(Text section)

--

I 1c spent a month and acted as tho i was in love its honestly not hard but Lurd private msg me some time il tlk 2 u more on how 2 tell
That is a scary thing though, to know that someone could be pretending for so long and that it's not difficult to deceive someone. Really scary. But I'm playing it by ear, staying highly aware. It only goes where I want it to go.
Well you are in a relationship, so really I think you're playing yourself? If you just like him that's no reason to cheat on your girlfriend and if you are starting to like him more than break up with your girlfriend because you don't know if you're ready to commit? Not trying to be a bitch just think about your feelings and hers. He can try to play you all he wants but it won't happen if you're serious with your gf.
As it turned out, i was just imagining things. He was just too perfect to be true, and that's why I was afraid. He actually is perfect after-all. What a relief and a god-send. The Perfect Guy. And I am so lucky to have met him.
For real......and this is just my opinion....do you want to be with somebody who would have sex with somebody they met only 3 days before and who would then invite another person to have a threesome like 2 days later? If you are looking for sex, go for it. But, if you are more interested in having an emotional connection with somebody who cares about you and respects you in addition to being attracted to you then hmm........I dont know. Overall, however, being willing to have sex right away doesnt always mean somebody would be a cheater or anything like that but you said you have seen him flirt withthis other guy and the fact that you are asking us what we think indicates that you are unsure. This is not the last opportunity you will have to enter a relationship with a guy. There are other people out there. Also, think about diseases. If this guy is hooking up with multiple partners all willy nilly he might not be the safest person to start seeing.

--

(List of tasks)
a – In the relationship advice thread, how many days had he known the person before having sex with them?
b – Write the next part of the relationship advice thread, picking up after its final sentence.

(Data supplied)
--

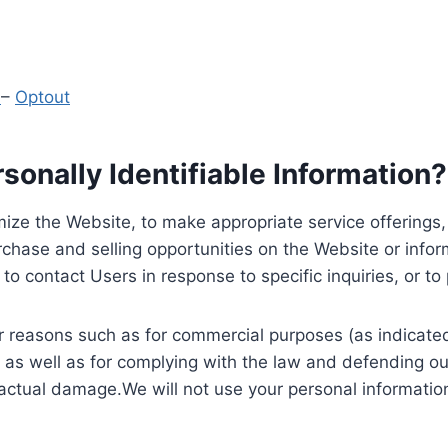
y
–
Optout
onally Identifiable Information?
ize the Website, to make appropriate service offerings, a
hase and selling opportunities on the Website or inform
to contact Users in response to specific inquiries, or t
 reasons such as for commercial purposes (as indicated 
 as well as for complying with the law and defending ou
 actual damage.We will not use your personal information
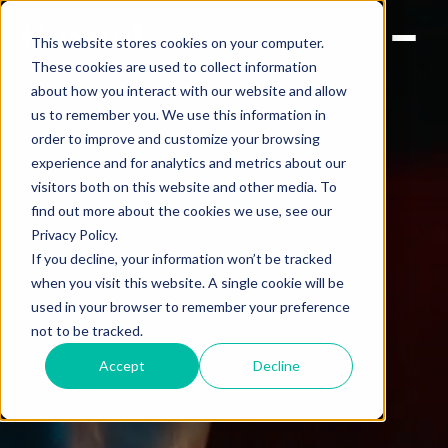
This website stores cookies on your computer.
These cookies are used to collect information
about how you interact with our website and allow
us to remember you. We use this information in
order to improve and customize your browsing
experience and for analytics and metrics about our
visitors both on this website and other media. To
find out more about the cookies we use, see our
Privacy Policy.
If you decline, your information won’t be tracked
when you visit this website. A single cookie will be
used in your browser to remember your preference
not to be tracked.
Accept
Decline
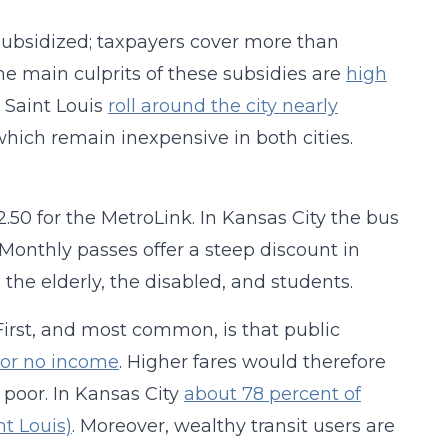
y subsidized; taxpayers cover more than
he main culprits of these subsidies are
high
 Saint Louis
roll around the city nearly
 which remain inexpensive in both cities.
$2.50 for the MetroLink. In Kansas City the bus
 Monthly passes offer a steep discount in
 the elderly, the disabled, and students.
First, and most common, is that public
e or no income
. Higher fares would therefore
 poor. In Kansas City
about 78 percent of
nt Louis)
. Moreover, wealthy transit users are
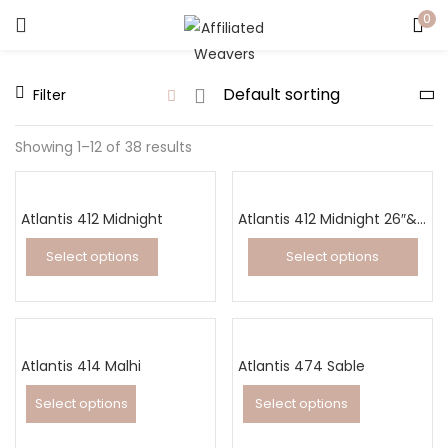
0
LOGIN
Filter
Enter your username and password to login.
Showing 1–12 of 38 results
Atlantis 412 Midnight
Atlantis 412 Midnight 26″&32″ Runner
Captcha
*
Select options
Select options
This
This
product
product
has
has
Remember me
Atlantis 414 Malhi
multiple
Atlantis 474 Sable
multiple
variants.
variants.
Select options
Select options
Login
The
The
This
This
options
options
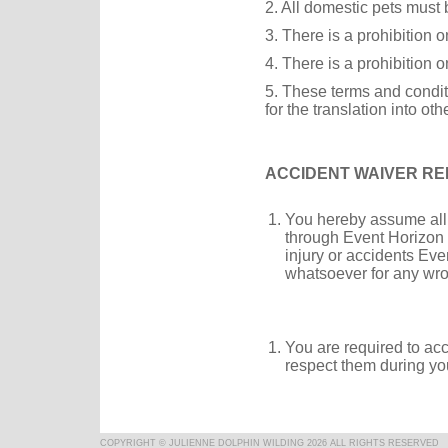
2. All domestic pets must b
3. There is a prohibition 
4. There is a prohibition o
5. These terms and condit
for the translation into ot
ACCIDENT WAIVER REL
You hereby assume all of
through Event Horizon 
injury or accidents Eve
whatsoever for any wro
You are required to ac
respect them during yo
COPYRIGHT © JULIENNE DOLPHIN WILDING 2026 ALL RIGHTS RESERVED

--

(Responses to the tasks)
a – Only three days.

b –
As much as everyone likes to pretend otherwise, there arent the same set of rules when it comes to the same sex, especially the three date rule. A guy wont respect you if you put out before the third date? (or whatever your number is) - Guys; Straight, Bi or Gay, they dont even really understand what you mean by respect. Bi and Gay girls will understand what you mean, but they dont have to train their same sex partners
well, he explained quite a bit. apparently, david was the second person that kevin ever had sex with. And he was just confused. We have an emotional connection that goes so far beyond anything that i ever thought possible. He can read my mind. i can actually tell him things in my head, and he listens. it is so very, very strange. don't even begin to understand it. We're the same person, just from opposite sides of the country. Turns out that i knew him through the internet before college too. doesn't even make sense how this happened, but we found each other, and although i keep trying to convince myself that there's no way that life could be this perfect, that things can turn out good in the end, they actually might in this case. They actually might.